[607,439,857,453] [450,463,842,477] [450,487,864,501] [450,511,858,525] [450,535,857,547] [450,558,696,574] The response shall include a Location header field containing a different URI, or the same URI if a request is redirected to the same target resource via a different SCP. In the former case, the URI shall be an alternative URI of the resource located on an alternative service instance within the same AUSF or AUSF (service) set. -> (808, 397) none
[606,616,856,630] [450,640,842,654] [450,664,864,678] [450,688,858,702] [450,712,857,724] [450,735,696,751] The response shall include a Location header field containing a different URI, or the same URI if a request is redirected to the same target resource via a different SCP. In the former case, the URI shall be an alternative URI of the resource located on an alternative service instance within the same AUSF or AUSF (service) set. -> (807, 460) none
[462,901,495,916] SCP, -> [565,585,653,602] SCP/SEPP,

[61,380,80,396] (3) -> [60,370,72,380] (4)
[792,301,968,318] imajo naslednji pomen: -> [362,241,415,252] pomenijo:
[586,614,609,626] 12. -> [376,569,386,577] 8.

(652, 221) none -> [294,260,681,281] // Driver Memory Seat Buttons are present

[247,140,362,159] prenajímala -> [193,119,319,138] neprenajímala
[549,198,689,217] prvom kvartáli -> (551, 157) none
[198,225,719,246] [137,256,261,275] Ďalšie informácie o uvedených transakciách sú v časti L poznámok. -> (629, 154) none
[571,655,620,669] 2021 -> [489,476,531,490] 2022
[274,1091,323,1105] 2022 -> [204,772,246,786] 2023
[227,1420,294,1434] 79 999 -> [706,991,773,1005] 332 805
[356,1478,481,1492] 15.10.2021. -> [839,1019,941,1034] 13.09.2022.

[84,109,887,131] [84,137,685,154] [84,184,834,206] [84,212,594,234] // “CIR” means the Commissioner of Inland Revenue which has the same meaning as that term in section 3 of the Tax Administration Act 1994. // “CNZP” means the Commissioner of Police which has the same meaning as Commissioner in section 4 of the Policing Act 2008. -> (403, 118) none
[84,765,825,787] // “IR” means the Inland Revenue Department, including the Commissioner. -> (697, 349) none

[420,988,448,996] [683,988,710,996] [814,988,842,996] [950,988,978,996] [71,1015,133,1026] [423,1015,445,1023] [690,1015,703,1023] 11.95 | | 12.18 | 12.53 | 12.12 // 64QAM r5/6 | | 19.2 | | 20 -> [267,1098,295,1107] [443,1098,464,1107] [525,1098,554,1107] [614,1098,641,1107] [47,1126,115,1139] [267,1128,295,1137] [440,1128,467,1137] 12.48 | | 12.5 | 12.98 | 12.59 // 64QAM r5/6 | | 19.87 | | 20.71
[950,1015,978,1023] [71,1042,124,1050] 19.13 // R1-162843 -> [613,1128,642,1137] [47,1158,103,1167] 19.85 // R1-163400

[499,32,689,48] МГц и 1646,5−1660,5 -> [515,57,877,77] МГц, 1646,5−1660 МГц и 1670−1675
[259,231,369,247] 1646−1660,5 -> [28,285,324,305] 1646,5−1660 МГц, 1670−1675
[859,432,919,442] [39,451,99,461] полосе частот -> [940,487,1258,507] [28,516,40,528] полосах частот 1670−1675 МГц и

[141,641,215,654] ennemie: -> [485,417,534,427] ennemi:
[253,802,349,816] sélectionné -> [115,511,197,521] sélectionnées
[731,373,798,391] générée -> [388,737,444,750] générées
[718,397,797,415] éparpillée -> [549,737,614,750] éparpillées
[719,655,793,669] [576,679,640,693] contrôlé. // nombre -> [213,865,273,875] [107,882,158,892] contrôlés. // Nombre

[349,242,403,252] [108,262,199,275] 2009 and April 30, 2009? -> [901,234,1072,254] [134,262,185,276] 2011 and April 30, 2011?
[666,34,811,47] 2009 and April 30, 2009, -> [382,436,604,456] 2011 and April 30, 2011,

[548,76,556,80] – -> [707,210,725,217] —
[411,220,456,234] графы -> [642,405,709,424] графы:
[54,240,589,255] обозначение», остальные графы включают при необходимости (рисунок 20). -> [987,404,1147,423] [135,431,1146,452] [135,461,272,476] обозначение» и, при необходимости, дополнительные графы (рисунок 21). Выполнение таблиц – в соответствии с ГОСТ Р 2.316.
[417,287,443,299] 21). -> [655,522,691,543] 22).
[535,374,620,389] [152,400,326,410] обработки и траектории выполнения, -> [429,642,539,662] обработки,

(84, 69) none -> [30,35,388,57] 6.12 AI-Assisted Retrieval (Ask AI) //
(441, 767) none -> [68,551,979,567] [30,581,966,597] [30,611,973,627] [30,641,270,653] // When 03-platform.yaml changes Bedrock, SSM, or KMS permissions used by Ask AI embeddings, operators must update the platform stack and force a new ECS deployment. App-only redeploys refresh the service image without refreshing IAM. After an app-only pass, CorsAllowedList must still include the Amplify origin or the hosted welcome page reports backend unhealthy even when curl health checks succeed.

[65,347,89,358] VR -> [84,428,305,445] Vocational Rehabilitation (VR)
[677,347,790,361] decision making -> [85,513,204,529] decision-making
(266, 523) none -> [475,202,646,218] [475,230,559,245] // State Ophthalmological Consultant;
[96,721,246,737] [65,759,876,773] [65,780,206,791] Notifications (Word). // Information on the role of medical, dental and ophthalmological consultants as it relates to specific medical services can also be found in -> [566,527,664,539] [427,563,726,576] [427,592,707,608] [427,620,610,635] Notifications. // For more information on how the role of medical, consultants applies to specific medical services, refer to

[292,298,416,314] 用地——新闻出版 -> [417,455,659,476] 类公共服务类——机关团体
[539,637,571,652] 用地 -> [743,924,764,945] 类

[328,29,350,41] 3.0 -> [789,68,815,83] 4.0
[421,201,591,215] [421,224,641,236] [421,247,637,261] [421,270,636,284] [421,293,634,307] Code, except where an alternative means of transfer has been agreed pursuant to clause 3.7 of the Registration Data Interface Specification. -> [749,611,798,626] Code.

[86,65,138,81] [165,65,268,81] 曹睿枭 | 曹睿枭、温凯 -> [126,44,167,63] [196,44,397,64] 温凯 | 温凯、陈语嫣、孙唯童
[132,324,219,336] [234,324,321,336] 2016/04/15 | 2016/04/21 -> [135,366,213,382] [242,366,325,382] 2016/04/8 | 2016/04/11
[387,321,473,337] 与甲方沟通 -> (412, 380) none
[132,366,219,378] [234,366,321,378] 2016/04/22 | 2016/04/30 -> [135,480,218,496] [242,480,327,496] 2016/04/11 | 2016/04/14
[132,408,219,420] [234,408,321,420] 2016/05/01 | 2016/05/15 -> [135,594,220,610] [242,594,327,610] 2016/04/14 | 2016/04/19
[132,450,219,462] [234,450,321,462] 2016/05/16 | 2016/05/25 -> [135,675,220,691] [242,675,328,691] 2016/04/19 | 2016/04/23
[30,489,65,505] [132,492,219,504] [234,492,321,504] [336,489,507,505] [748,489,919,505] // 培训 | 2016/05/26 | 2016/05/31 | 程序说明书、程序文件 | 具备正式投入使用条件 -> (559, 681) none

---

Would you output the whole listing exactly as written?

[Finished task]:
[607,439,857,453] [450,463,842,477] [450,487,864,501] [450,511,858,525] [450,535,857,547] [450,558,696,574] The response shall include a Location header field containing a different URI, or the same URI if a request is redirected to the same target resource via a different SCP. In the former case, the URI shall be an alternative URI of the resource located on an alternative service instance within the same AUSF or AUSF (service) set. -> (808, 397) none
[606,616,856,630] [450,640,842,654] [450,664,864,678] [450,688,858,702] [450,712,857,724] [450,735,696,751] The response shall include a Location header field containing a different URI, or the same URI if a request is redirected to the same target resource via a different SCP. In the former case, the URI shall be an alternative URI of the resource located on an alternative service instance within the same AUSF or AUSF (service) set. -> (807, 460) none
[462,901,495,916] SCP, -> [565,585,653,602] SCP/SEPP,

[61,380,80,396] (3) -> [60,370,72,380] (4)
[792,301,968,318] imajo naslednji pomen: -> [362,241,415,252] pomenijo:
[586,614,609,626] 12. -> [376,569,386,577] 8.

(652, 221) none -> [294,260,681,281] // Driver Memory Seat Buttons are present

[247,140,362,159] prenajímala -> [193,119,319,138] neprenajímala
[549,198,689,217] prvom kvartáli -> (551, 157) none
[198,225,719,246] [137,256,261,275] Ďalšie informácie o uvedených transakciách sú v časti L poznámok. -> (629, 154) none
[571,655,620,669] 2021 -> [489,476,531,490] 2022
[274,1091,323,1105] 2022 -> [204,772,246,786] 2023
[227,1420,294,1434] 79 999 -> [706,991,773,1005] 332 805
[356,1478,481,1492] 15.10.2021. -> [839,1019,941,1034] 13.09.2022.

[84,109,887,131] [84,137,685,154] [84,184,834,206] [84,212,594,234] // “CIR” means the Commissioner of Inland Revenue which has the same meaning as that term in section 3 of the Tax Administration Act 1994. // “CNZP” means the Commissioner of Police which has the same meaning as Commissioner in section 4 of the Policing Act 2008. -> (403, 118) none
[84,765,825,787] // “IR” means the Inland Revenue Department, including the Commissioner. -> (697, 349) none

[420,988,448,996] [683,988,710,996] [814,988,842,996] [950,988,978,996] [71,1015,133,1026] [423,1015,445,1023] [690,1015,703,1023] 11.95 | | 12.18 | 12.53 | 12.12 // 64QAM r5/6 | | 19.2 | | 20 -> [267,1098,295,1107] [443,1098,464,1107] [525,1098,554,1107] [614,1098,641,1107] [47,1126,115,1139] [267,1128,295,1137] [440,1128,467,1137] 12.48 | | 12.5 | 12.98 | 12.59 // 64QAM r5/6 | | 19.87 | | 20.71
[950,1015,978,1023] [71,1042,124,1050] 19.13 // R1-162843 -> [613,1128,642,1137] [47,1158,103,1167] 19.85 // R1-163400

[499,32,689,48] МГц и 1646,5−1660,5 -> [515,57,877,77] МГц, 1646,5−1660 МГц и 1670−1675
[259,231,369,247] 1646−1660,5 -> [28,285,324,305] 1646,5−1660 МГц, 1670−1675
[859,432,919,442] [39,451,99,461] полосе частот -> [940,487,1258,507] [28,516,40,528] полосах частот 1670−1675 МГц и

[141,641,215,654] ennemie: -> [485,417,534,427] ennemi:
[253,802,349,816] sélectionné -> [115,511,197,521] sélectionnées
[731,373,798,391] générée -> [388,737,444,750] générées
[718,397,797,415] éparpillée -> [549,737,614,750] éparpillées
[719,655,793,669] [576,679,640,693] contrôlé. // nombre -> [213,865,273,875] [107,882,158,892] contrôlés. // Nombre

[349,242,403,252] [108,262,199,275] 2009 and April 30, 2009? -> [901,234,1072,254] [134,262,185,276] 2011 and April 30, 2011?
[666,34,811,47] 2009 and April 30, 2009, -> [382,436,604,456] 2011 and April 30, 2011,

[548,76,556,80] – -> [707,210,725,217] —
[411,220,456,234] графы -> [642,405,709,424] графы:
[54,240,589,255] обозначение», остальные графы включают при необходимости (рисунок 20). -> [987,404,1147,423] [135,431,1146,452] [135,461,272,476] обозначение» и, при необходимости, дополнительные графы (рисунок 21). Выполнение таблиц – в соответствии с ГОСТ Р 2.316.
[417,287,443,299] 21). -> [655,522,691,543] 22).
[535,374,620,389] [152,400,326,410] обработки и траектории выполнения, -> [429,642,539,662] обработки,

(84, 69) none -> [30,35,388,57] 6.12 AI-Assisted Retrieval (Ask AI) //
(441, 767) none -> [68,551,979,567] [30,581,966,597] [30,611,973,627] [30,641,270,653] // When 03-platform.yaml changes Bedrock, SSM, or KMS permissions used by Ask AI embeddings, operators must update the platform stack and force a new ECS deployment. App-only redeploys refresh the service image without refreshing IAM. After an app-only pass, CorsAllowedList must still include the Amplify origin or the hosted welcome page reports backend unhealthy even when curl health checks succeed.

[65,347,89,358] VR -> [84,428,305,445] Vocational Rehabilitation (VR)
[677,347,790,361] decision making -> [85,513,204,529] decision-making
(266, 523) none -> [475,202,646,218] [475,230,559,245] // State Ophthalmological Consultant;
[96,721,246,737] [65,759,876,773] [65,780,206,791] Notifications (Word). // Information on the role of medical, dental and ophthalmological consultants as it relates to specific medical services can also be found in -> [566,527,664,539] [427,563,726,576] [427,592,707,608] [427,620,610,635] Notifications. // For more information on how the role of medical, consultants applies to specific medical services, refer to

[292,298,416,314] 用地——新闻出版 -> [417,455,659,476] 类公共服务类——机关团体
[539,637,571,652] 用地 -> [743,924,764,945] 类

[328,29,350,41] 3.0 -> [789,68,815,83] 4.0
[421,201,591,215] [421,224,641,236] [421,247,637,261] [421,270,636,284] [421,293,634,307] Code, except where an alternative means of transfer has been agreed pursuant to clause 3.7 of the Registration Data Interface Specification. -> [749,611,798,626] Code.

[86,65,138,81] [165,65,268,81] 曹睿枭 | 曹睿枭、温凯 -> [126,44,167,63] [196,44,397,64] 温凯 | 温凯、陈语嫣、孙唯童
[132,324,219,336] [234,324,321,336] 2016/04/15 | 2016/04/21 -> [135,366,213,382] [242,366,325,382] 2016/04/8 | 2016/04/11
[387,321,473,337] 与甲方沟通 -> (412, 380) none
[132,366,219,378] [234,366,321,378] 2016/04/22 | 2016/04/30 -> [135,480,218,496] [242,480,327,496] 2016/04/11 | 2016/04/14
[132,408,219,420] [234,408,321,420] 2016/05/01 | 2016/05/15 -> [135,594,220,610] [242,594,327,610] 2016/04/14 | 2016/04/19
[132,450,219,462] [234,450,321,462] 2016/05/16 | 2016/05/25 -> [135,675,220,691] [242,675,328,691] 2016/04/19 | 2016/04/23
[30,489,65,505] [132,492,219,504] [234,492,321,504] [336,489,507,505] [748,489,919,505] // 培训 | 2016/05/26 | 2016/05/31 | 程序说明书、程序文件 | 具备正式投入使用条件 -> (559, 681) none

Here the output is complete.